Where does the resistance lie?
Design Thinking lists three conditions that must be met for a product to succeed: desirability – developing new, desirable products; feasibility – overcoming internal challenges to produce the product; and viability – engaging customers.
Design Thinking relies on iteration – what project managers refer to as progressive elaboration – to experiment with a product until succeeds.
Desirability is a measure of how well a company answers the question, “how might we make this more appealing to our customers?”
If you are a kitchen equipment company hoping to distinguish yourself from the competition, introducing a line of products that has been carefully calibrated to the needs of the user is a great strategy – one that requires observation of and feedback from the user. OXO began its run of success by introducing a carrot peeler which was easy to hold.
Tesla has an entirely different challenge. It can’t make its electric cars fast enough. Design Thinking and its devotion to the user will be of little impact on this problem, unless we reframe the question from “how might we make this more appealing to our customers?” to “how might we make this easier for our people to produce?” The same approaches of idea generation, experimentation and feedback apply here.
Viability can be expressed in the question, “how might we make this at a profit?”
Uber Eats is an example of a new business model becoming viable because of a shift in infrastructure. With Uber providing a platform linking drivers and users, it became viable for restaurants to have their food delivered to customers’ homes. (Whether Uber itself can continue to take investor money to subsidize this process in a pursuit of a dominant position in the marketplace is another story. Like WeWork, Uber they may find that viability – turning a profit – eludes them.)
Desirability, Feasibility and Viability are interlinked
Products fail because they suffer a weakness in at least one of these characteristics.
The most recent Chevrolet SS was a four-door cruiser with a Corvette V8 and even an available manual transmission. It was a sensation – on Youtube. And a failure in the marketplace. It’s not that people didn’t like it, it’s just that it was too expensive.
The appeal of modestly handsome sedan that is large, comfortable and a powerful cruiser isn’t lost on me or anybody else who reads car magazines, but people weren’t willing to pay the high selling price for a vehicle with a plain Jane wrapper and family car brand. One can’t fault GM for looking at its Australian Holden brand and trying to sell a version in North America. The problem was the low volume meant a high price – too high to find footing in the market. So it wasn’t feasible to make the car at a price point that made it widely desirable, and so it wasn’t a viable, i.e. profitable, product.
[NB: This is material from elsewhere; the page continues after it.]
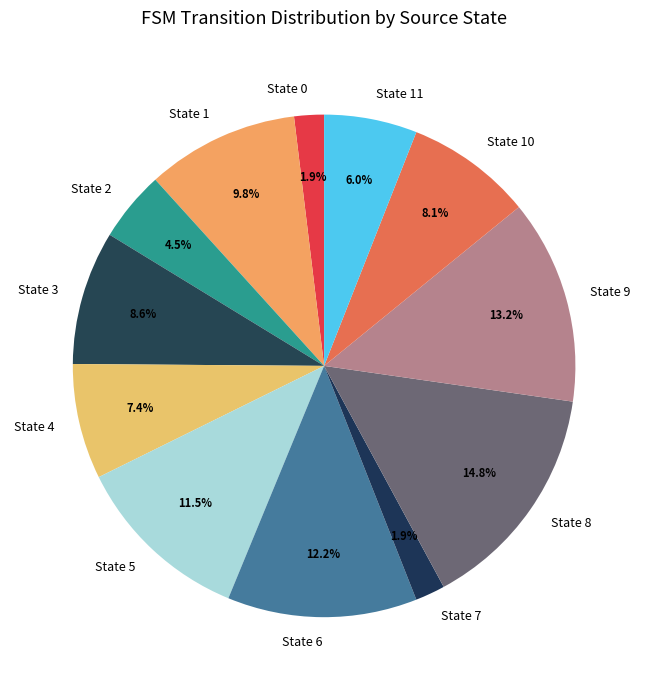

Count the number of slices in the pie.

12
New Coke is a classic case of failing to identify true desirability. It scored well in focus groups, but not in the marketplace. It’s not that it was too expensive – people just didn’t like it. The new product was just as easy to make, bottle and distribute as its predecessor (meaning it was feasible). It was sold at the same price, through the same channels. It simply wasn’t desired. Nobody asked the question, how can you change my favourite drink? Even if the taste had been objectively better, Coke had succeeded in part as a tradition, a shared identity. The company violated this identity when it changed the formula. The company quickly back-pedalled and returned to the old formula under the Coke Classic banner.
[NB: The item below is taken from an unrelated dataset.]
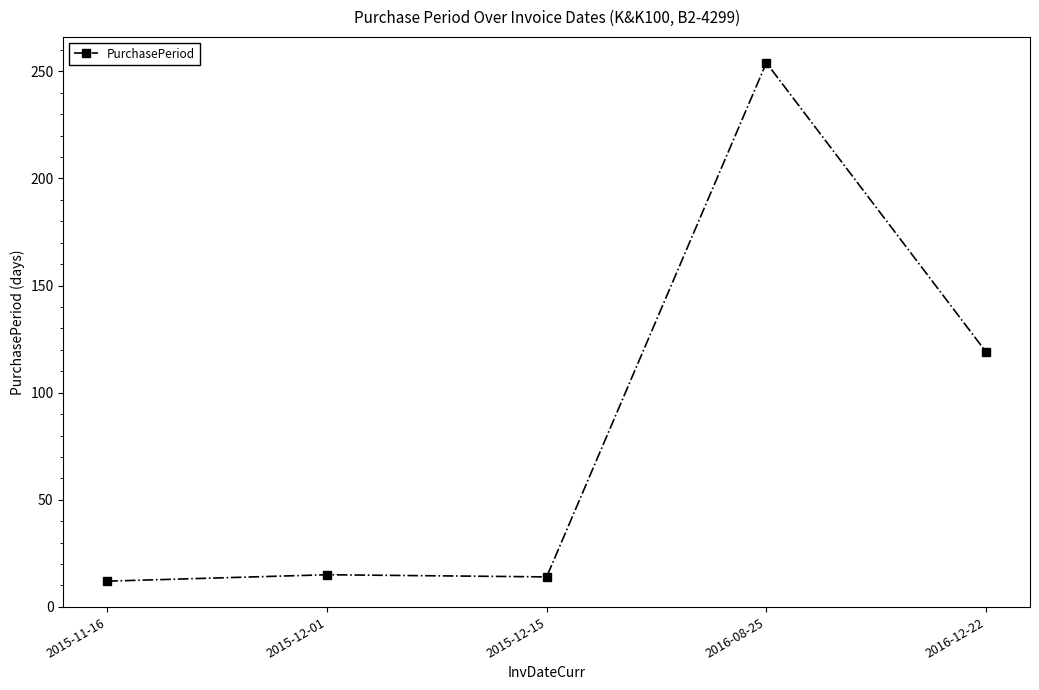

What is the ratio of the value at 2015-11-16 to the value at 2015-12-01?

0.8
Examples of feasibility failures are a little rarer these days, because technology is at the point where nearly anything is possible – if not desired or profitable. Electric air travel is an example here. While the technology is having an impart in some reals, like short hop air taxi drones and small electric trainers, in general the low energy density of existing battery technology makes electric air travel impractical – not feasible – because the batteries would weigh so much that the aircraft itself couldn’t bear much payload or passengers.
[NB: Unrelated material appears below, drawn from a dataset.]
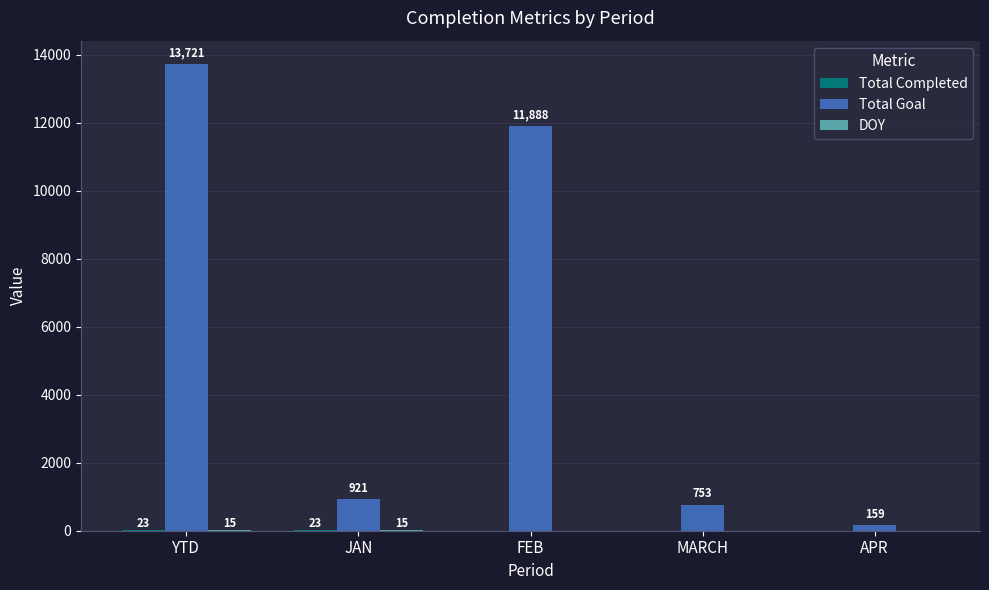

How many groups of bars are there?

5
Viability failures often stem from too high a price, or difficulties with distribution. An interesting example of a viability challenge cropped up in the news today. One would assume that well-insulated homes would sell very well in my native Canada, with its cold winters and hot summers. The challenge faced by home builders is that there is very little market reward for building with energy conservation in mind. In fact there is a penalty because the upfront cost – which may in fact be justified in long term savings – is a barrier to the necessary mortgage loans. Desirable and feasible yes, viable no, at least with the current regulatory framework.
For a product to succeed
For a product to succeed it must meet all three criteria. The common advice from Design Thinking adherents is to focus on the user. This is good advice in many situations, since it is surprisingly easy for experts internal to your company to assume they know what people want.
Desirability is vital, but insufficient. A product must also be feasible (possible to make) and viable (possible to sell at a profit) to succeed. To meet these criteria, often you will need to involve people internal to your company – the manufacturing team, the programmers, the channel and marketing people.